Nuove tensioni tra il Cremlino e la Casa Bianca. Questa volta a scatenare le preoccupazioni di Washington non è la crisi di Kiev, ma lo sblocco, da parte di Mosca, della vendita dei missili S-300 all’Iran, precedentemente fermata.
MOMENTO DELICATO
Per molti osservatori la scelta russa è una vera e propria provocazione, perché arriva in momento delicato per Teheran. Solo pochi giorni fa, a Losanna, è stata raggiunto un faticoso accordo quadro tra la Repubblica Islamica e i mediatori del gruppo “5+1″ (Stati Uniti, Russia, Francia, Cina, Gran Bretagna più la Germania) per la sospensione di due terzi della capacità di arricchimento dell’uranio da parte di Teheran in cambio dell’alleggerimento delle sanzioni. Il compromesso finale dovrà però essere firmato entro il 30 giugno.
LA VOCE DELLA RUSSIA
Il ministro degli Esteri russo, Sergei Lavrov, ha spiegato che la decisione di sospendere la fornitura era stata presa per “contribuire ai negoziati sul nucleare”. Ma dopo l’intesa preliminare trovata in Svizzera, l’operazione può a suo parere essere conclusa. Non solo. Secondo Reuters la Russia, in vista della cancellazione delle sanzioni, avrebbe già iniziato a fornire all’Iran grano e materiali da costruzione in cambio di petrolio. Solo affari, dunque.
TENSIONI INTERNE
Per gli Stati Uniti si tratta invece dell’ennesimo schiaffo di Putin al presidente americano Barack Obama, che rischia di avere gravi ripercussioni interne. L’accordo con l’Iran non è stato digerito dai Repubblicani, che controllano la maggioranza del Congresso e che hanno minacciato più volte di far saltare l’accordo, anche attraverso atti parlamentari al vaglio in queste ore.

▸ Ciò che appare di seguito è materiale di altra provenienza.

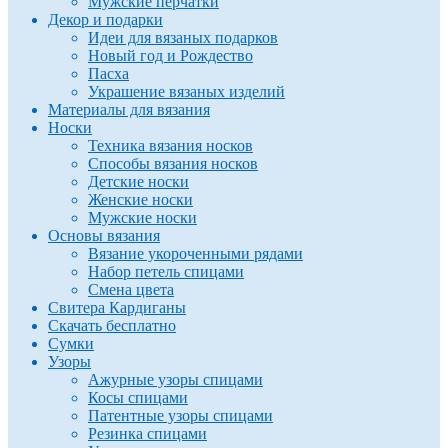
Мужские перчатки
Декор и подарки
Идеи для вязаных подарков
Новый год и Рождество
Пасха
Украшение вязаных изделий
Материалы для вязания
Носки
Техника вязания носков
Способы вязания носков
Детские носки
Женские носки
Мужские носки
Основы вязания
Вязание укороченными рядами
Набор петель спицами
Смена цвета
Свитера Кардиганы
Скачать бесплатно
Сумки
Узоры
Ажурные узоры спицами
Косы спицами
Патентные узоры спицами
Резинка спицами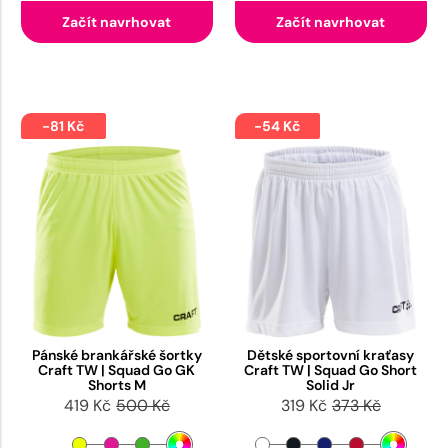
Začít navrhovat
Začít navrhovat
-81 Kč
-54 Kč
Pánské brankářské šortky
Dětské sportovní kraťasy
Craft TW | Squad Go GK
Craft TW | Squad Go Short
Shorts M
Solid Jr
419 Kč
500 Kč
319 Kč
373 Kč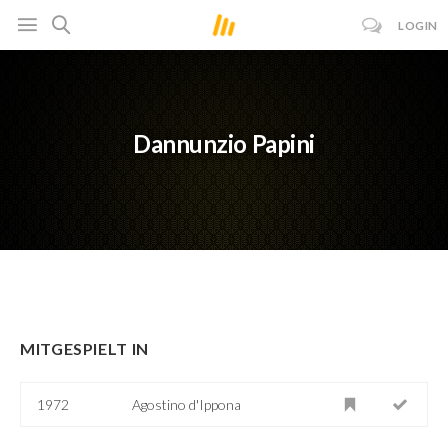
LOGIN
Dannunzio Papini
MITGESPIELT IN
1972
Agostino d'Ippona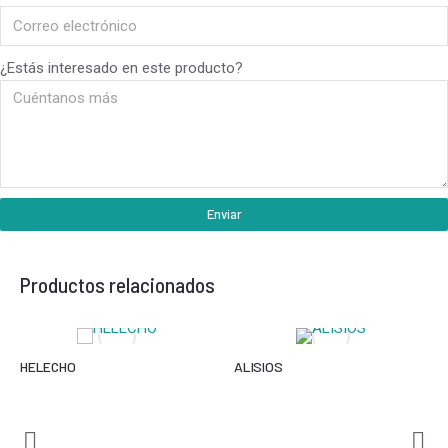
¿Estás interesado en este producto?
Enviar
Productos relacionados
HELECHO
ALISIOS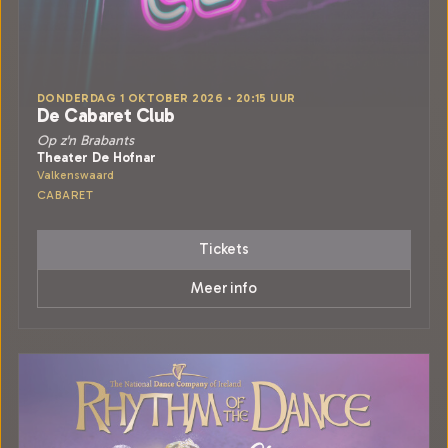
DONDERDAG 1 OKTOBER 2026 • 20:15 UUR
De Cabaret Club
Op z'n Brabants
Theater De Hofnar
Valkenswaard
CABARET
Tickets
Meer info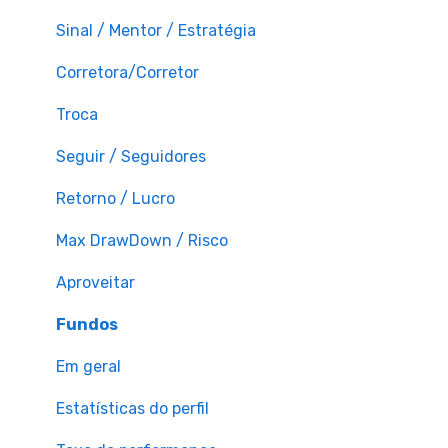
Sinal / Mentor / Estratégia
Corretora/Corretor
Troca
Seguir / Seguidores
Retorno / Lucro
Max DrawDown / Risco
Aproveitar
Fundos
Em geral
Estatísticas do perfil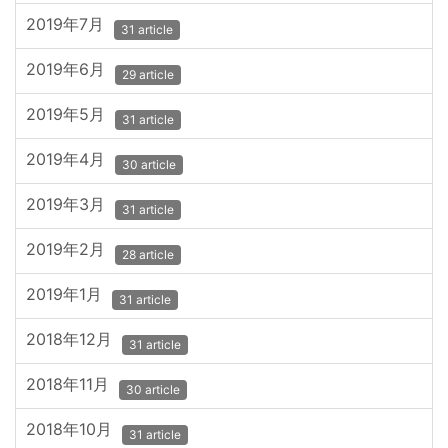
2019年7月
31 article
2019年6月
29 article
2019年5月
31 article
2019年4月
30 article
2019年3月
31 article
2019年2月
28 article
2019年1月
31 article
2018年12月
31 article
2018年11月
30 article
2018年10月
31 article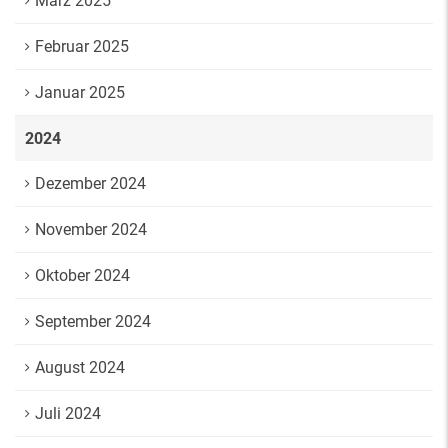
März 2025
Februar 2025
Januar 2025
2024
Dezember 2024
November 2024
Oktober 2024
September 2024
August 2024
Juli 2024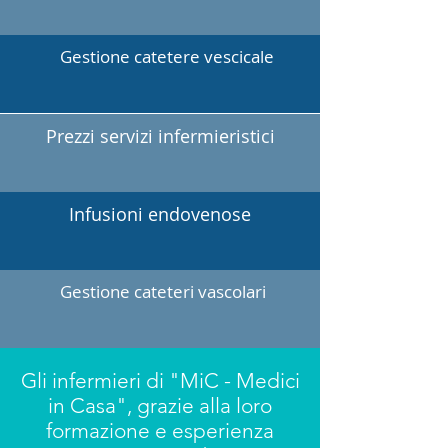
Gestione catetere vescicale
Prezzi servizi infermieristici
Infusioni endovenose
Gestione cateteri vascolari
Gli infermieri di "MiC - Medici
in Casa", grazie alla loro
formazione e esperienza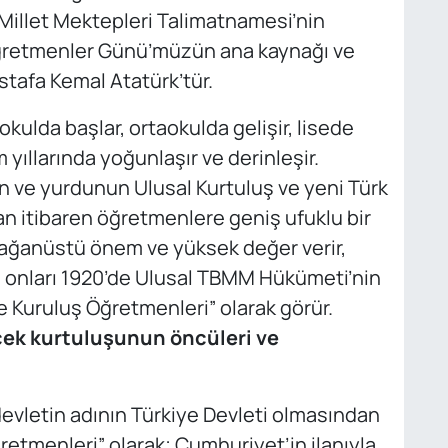
 Millet Mektepleri Talimatnamesi’nin
Öğretmenler Günü’müzün ana kaynağı ve
afa Kemal Atatürk’tür.
okulda başlar, ortaokulda gelişir, lisede
yıllarında yoğunlaşır ve derinleşir.
n ve yurdunun Ulusal Kurtuluş ve yeni Türk
an itibaren öğretmenlere geniş ufuklu bir
olağanüstü önem ve yüksek değer verir,
 onları 1920’de Ulusal TBMM Hükümeti’nin
e Kuruluş Öğretmenleri” olarak görür.
ek kurtuluşunun öncüleri ve
devletin adının Türkiye Devleti olmasından
retmenleri” olarak; Cumhuriyet’in ilanıyla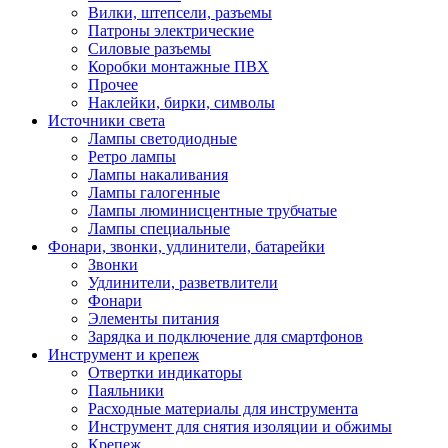
Вилки, штепсели, разъемы
Патроны электрические
Силовые разъемы
Коробки монтажные ПВХ
Прочее
Наклейки, бирки, символы
Источники света
Лампы светодиодные
Ретро лампы
Лампы накаливания
Лампы галогенные
Лампы люминисцентные трубчатые
Лампы специальные
Фонари, звонки, удлинители, батарейки
Звонки
Удлинители, разветвлители
Фонари
Элементы питания
Зарядка и подключение для смартфонов
Инструмент и крепеж
Отвертки индикаторы
Паяльники
Расходные материалы для инструмента
Инструмент для снятия изоляции и обжимы
Крепеж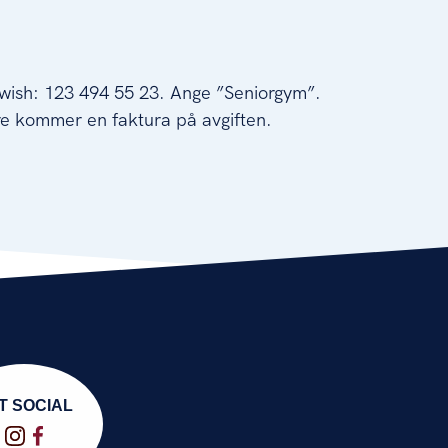
Swish: 123 494 55 23. Ange ”Seniorgym”.
re kommer en faktura på avgiften.
T SOCIAL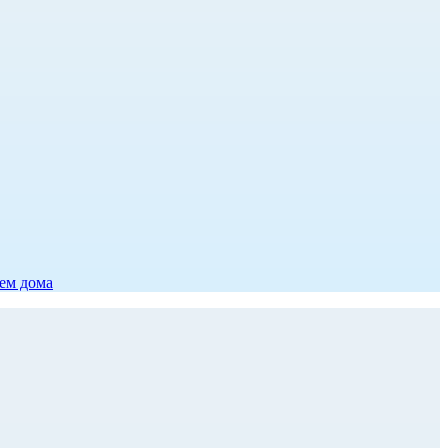
ием дома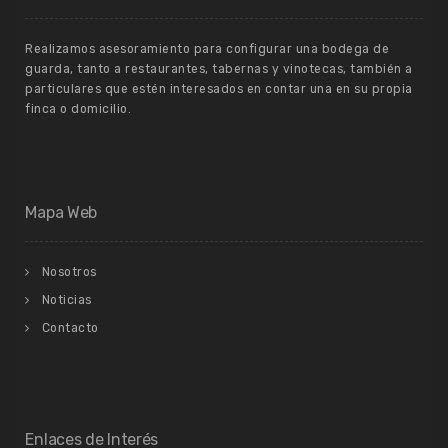
Realizamos asesoramiento para configurar una bodega de
guarda, tanto a restaurantes, tabernas y vinotecas, también a
particulares que estén interesados en contar una en su propia
finca o domicilio.
Mapa Web
Nosotros
Noticias
Contacto
Enlaces de Interés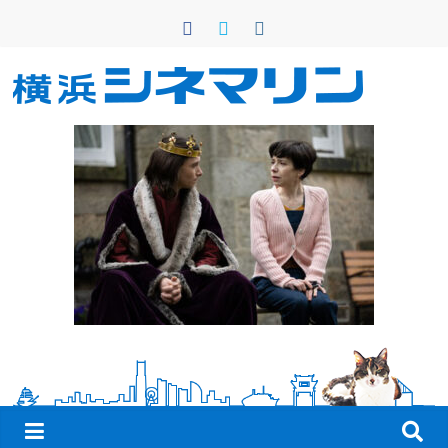
コ
ン
テ
ン
横
ツ
へ
浜
ス
キ
シ
ッ
プ
ネ
マ
リ
ン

LE PREOCCUPAZIONI DI ISRAELE E SUNNITI
Ma gli effetti dell’atto del Cremlino travalicano i confini americani. Israele si è sempre detta contraria a un’intesa nucleare con l’Iran a condizioni troppo deboli, proprio a causa della sua presunta inaffidabilità. Per il governo guidato da Benjamin Netanyahu, da poco riconfermato premier, la decisione della Russia non fa quindi che confermare la pericolosità dell’intesa raggiunta a Losanna. Ma un Iran più forte spaventa anche il mondo sunnita, con in testa l’Arabia Saudita. Un esempio è dato dalla situazione in Yemen. Nel Paese impazza la guerra tra i ribelli Houti e l’esercito regolare, che prova a difendere il fuggitivo presidente Abed Rabbo Mansour Hadi e quel che resta delle fragili istituzioni di Sana’a. Il conflitto è esacerbato dallo sfondo confessionale che oppone le parti in guerra nella regione, sciiti – come l’Iran – e sunniti, e che si configura sempre più come un braccio di ferro per il predominio geopolitico nella regione.